▶ **TASK BRIEF**:
Word for word, copy the listing below and leave out its images.

(DATASET EXCERPT Opens)

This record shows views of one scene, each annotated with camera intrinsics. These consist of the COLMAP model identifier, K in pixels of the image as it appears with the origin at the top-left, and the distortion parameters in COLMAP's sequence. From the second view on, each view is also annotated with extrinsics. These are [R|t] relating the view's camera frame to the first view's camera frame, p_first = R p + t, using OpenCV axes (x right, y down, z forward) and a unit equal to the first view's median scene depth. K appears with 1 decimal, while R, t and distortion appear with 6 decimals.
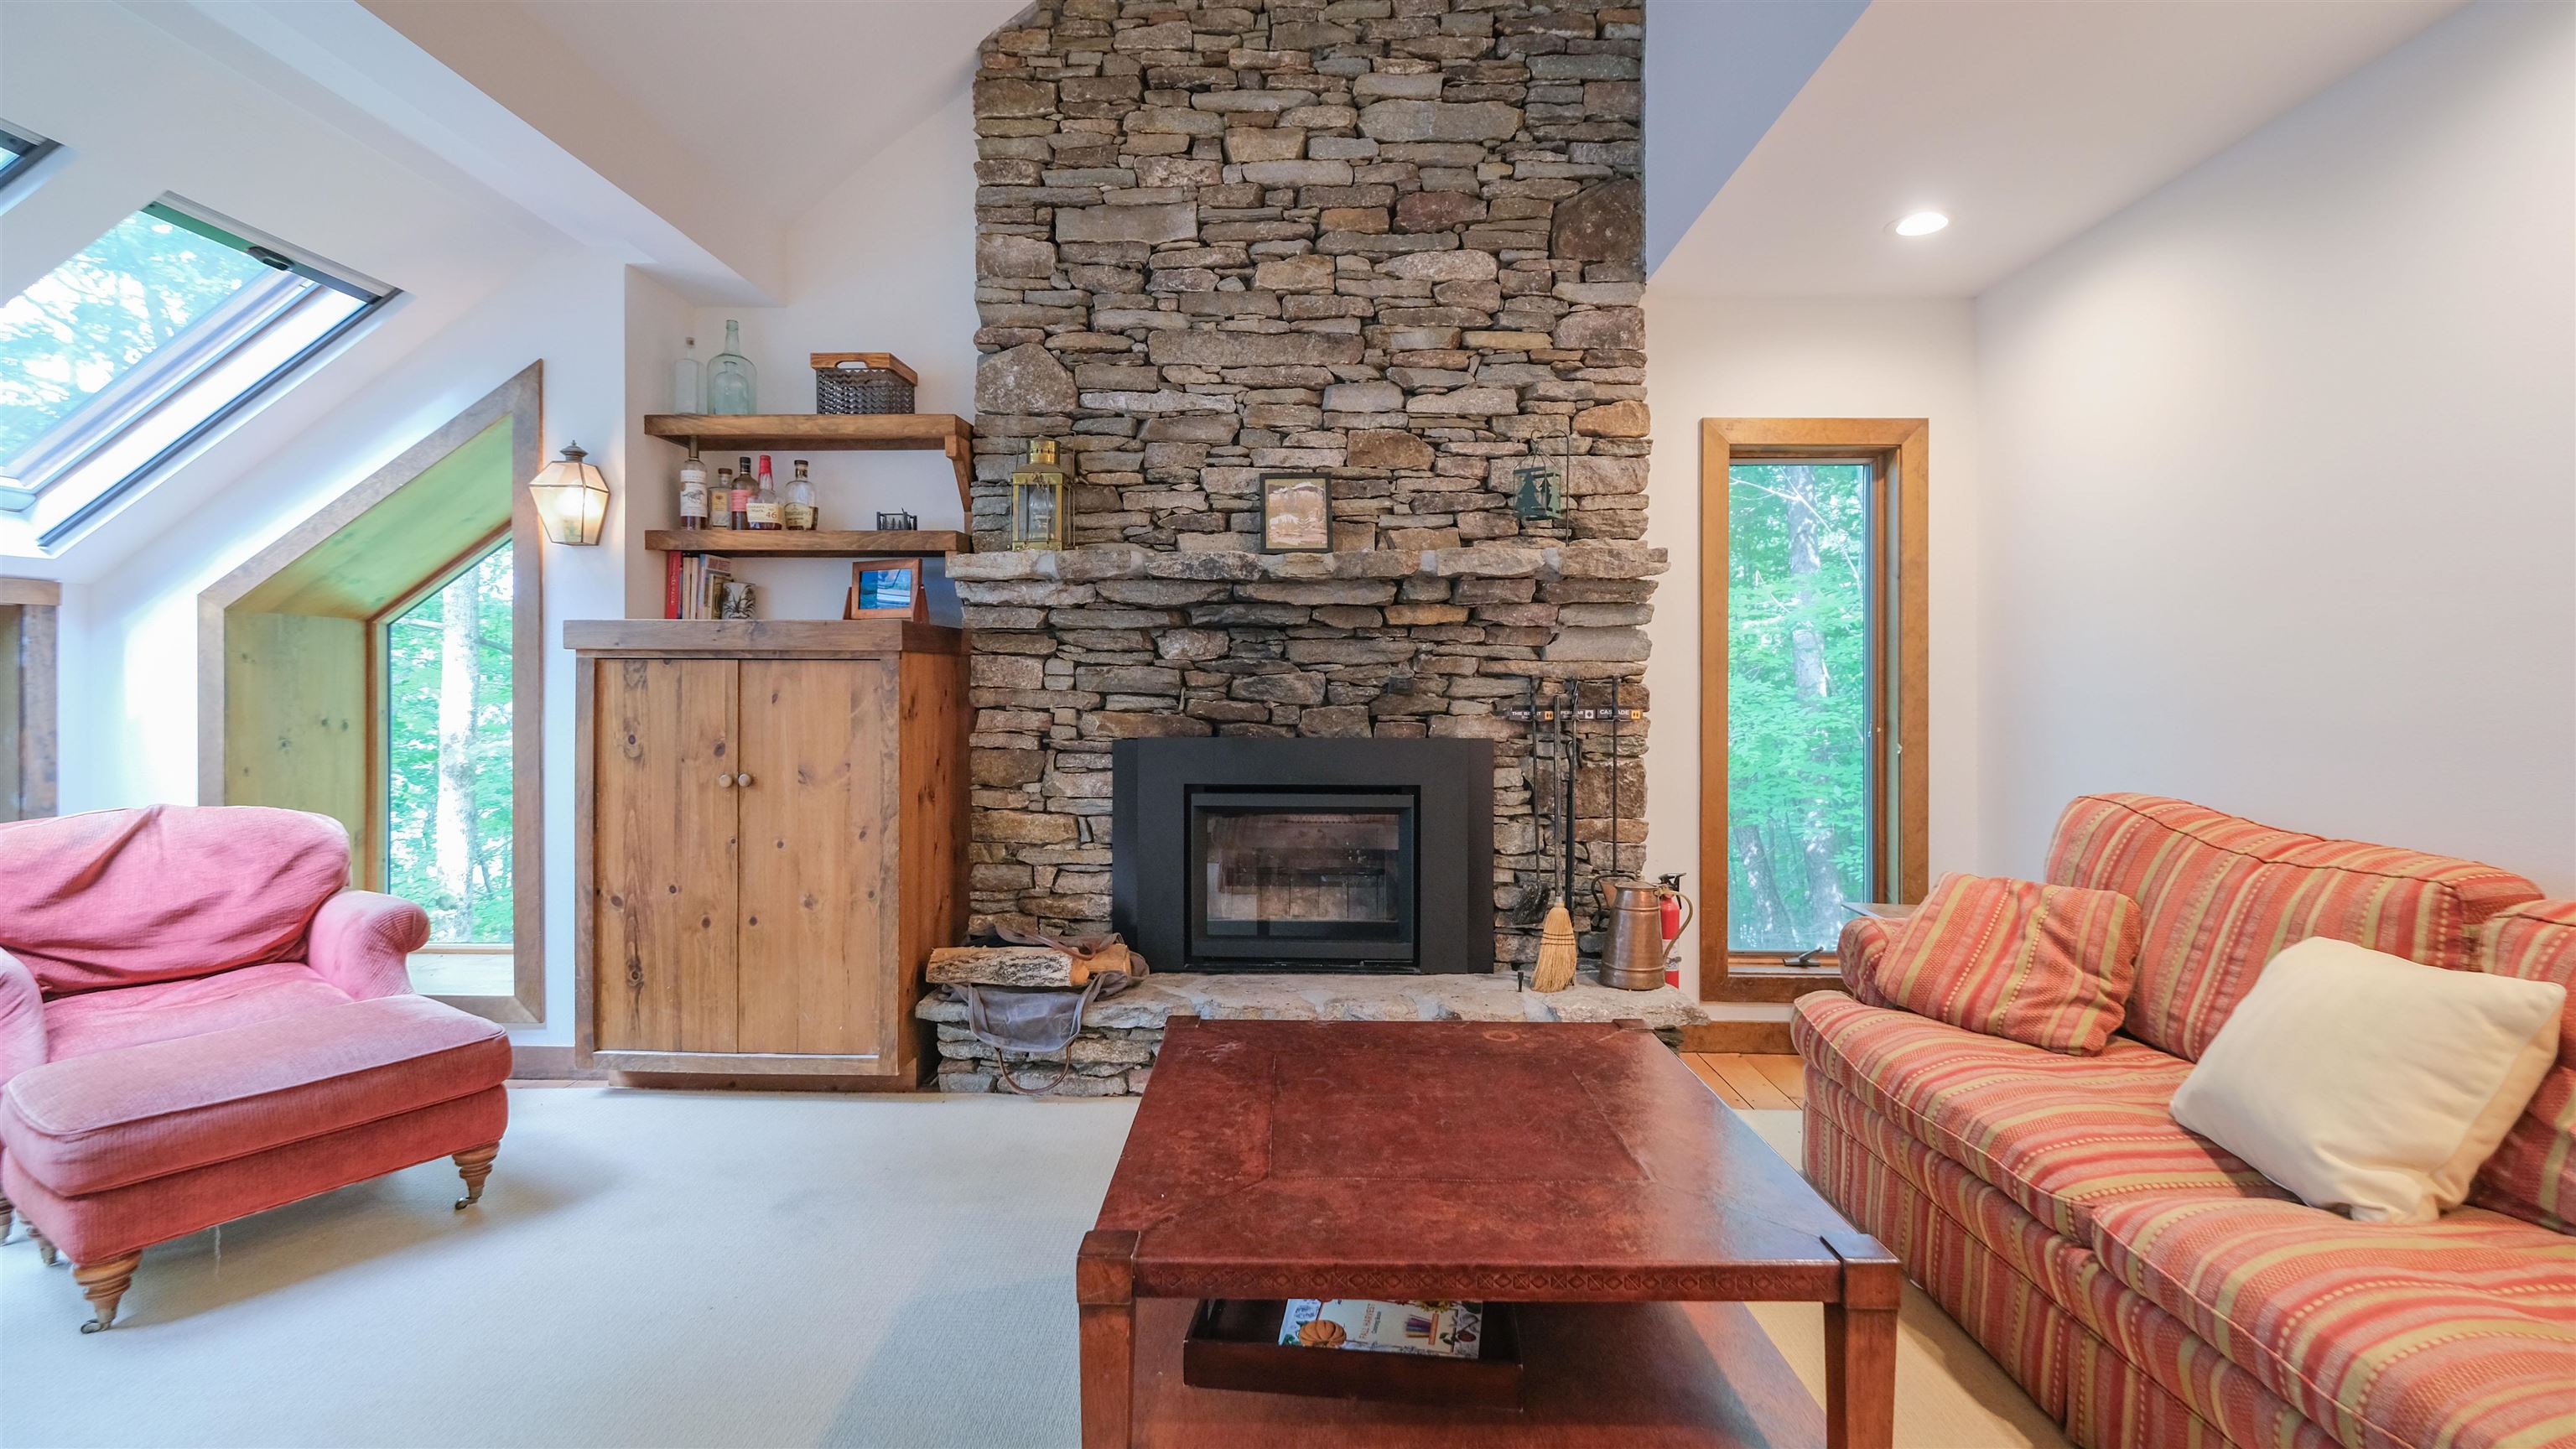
lens RADIAL K [[1135.3, 0, 1290.0], [0, 1135.3, 689.3], [0, 0, 1]] dist [-0.000538, -0.000277]
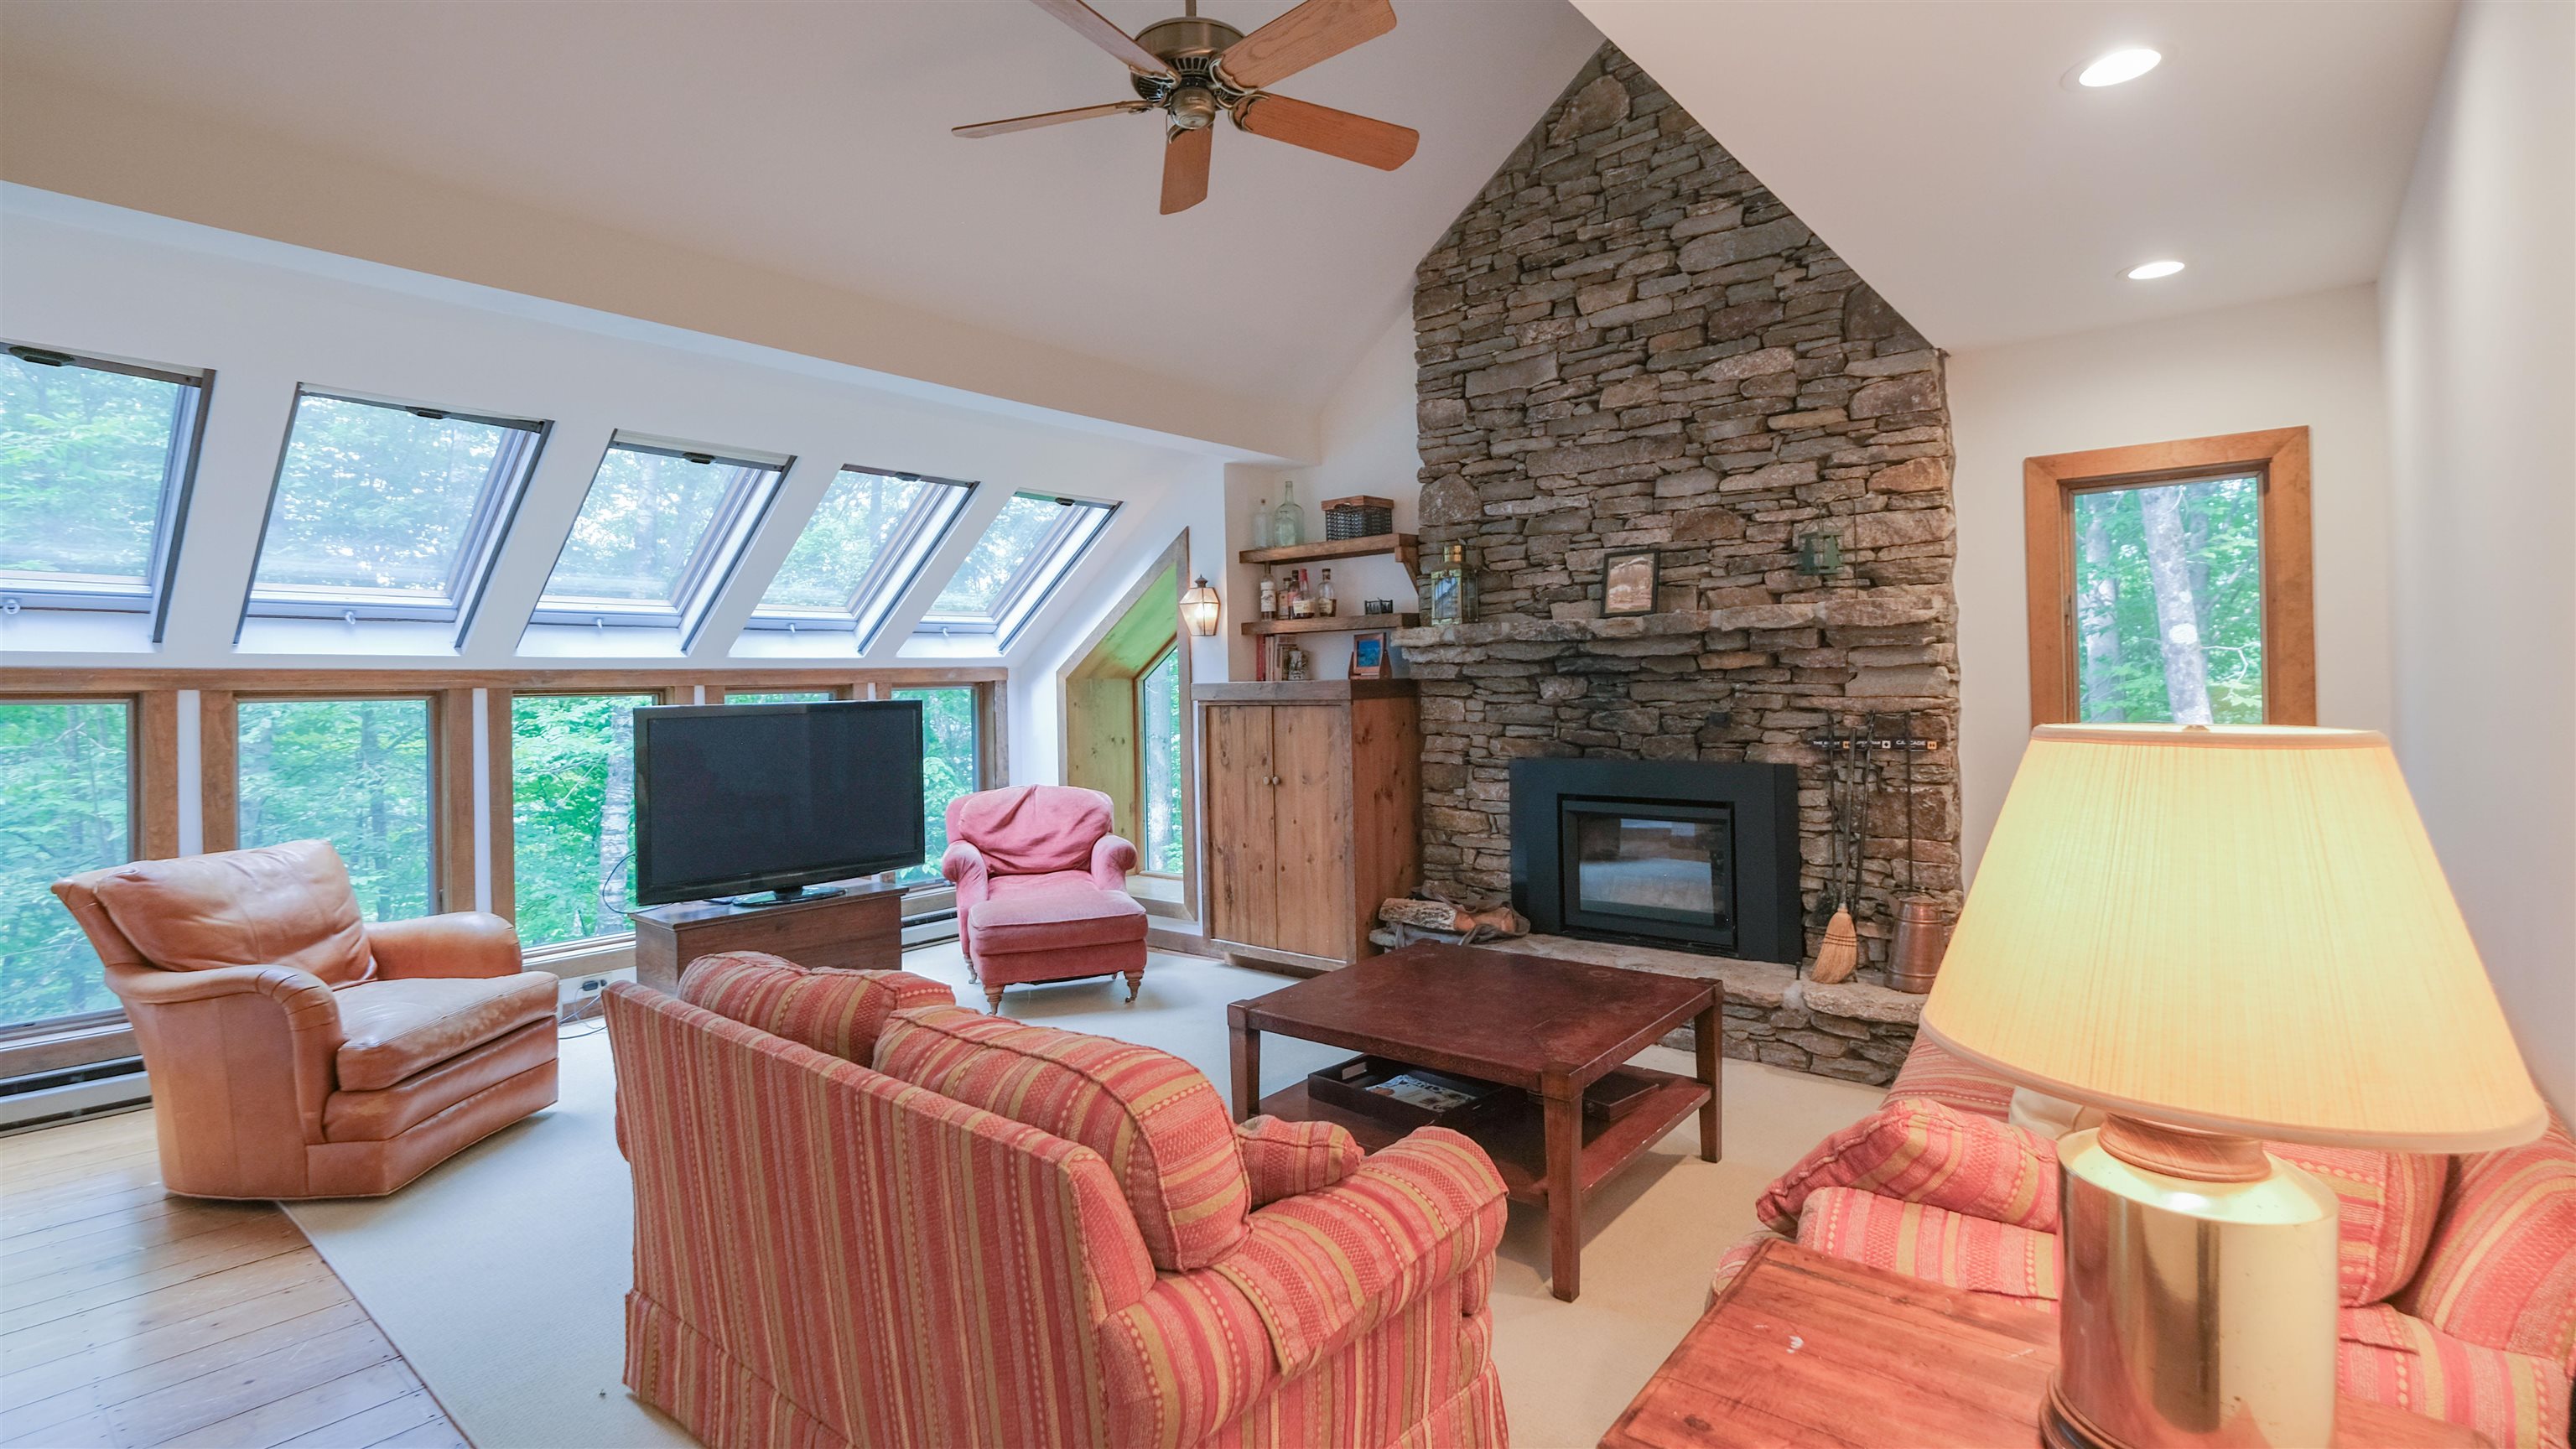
lens RADIAL K [[1183.4, 0, 1242.8], [0, 1183.4, 676.8], [0, 0, 1]] dist [0.001432, 0.000143]
pose [[0.767218, -0.025711, -0.640871, 0.515064], [0.023121, 0.999655, -0.012425, -0.043563], [0.640970, -0.005284, 0.767548, -0.292731]]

(DATASET EXCERPT Closes)

▶ **RESPONSE FOR THIS EXERCISE**:
This record shows views of one scene, each annotated with camera intrinsics. These consist of the COLMAP model identifier, K in pixels of the image as it appears with the origin at the top-left, and the distortion parameters in COLMAP's sequence. From the second view on, each view is also annotated with extrinsics. These are [R|t] relating the view's camera frame to the first view's camera frame, p_first = R p + t, using OpenCV axes (x right, y down, z forward) and a unit equal to the first view's median scene depth. K appears with 1 decimal, while R, t and distortion appear with 6 decimals.
lens RADIAL K [[1135.3, 0, 1290.0], [0, 1135.3, 689.3], [0, 0, 1]] dist [-0.000538, -0.000277]
lens RADIAL K [[1183.4, 0, 1242.8], [0, 1183.4, 676.8], [0, 0, 1]] dist [0.001432, 0.000143]
pose [[0.767218, -0.025711, -0.640871, 0.515064], [0.023121, 0.999655, -0.012425, -0.043563], [0.640970, -0.005284, 0.767548, -0.292731]]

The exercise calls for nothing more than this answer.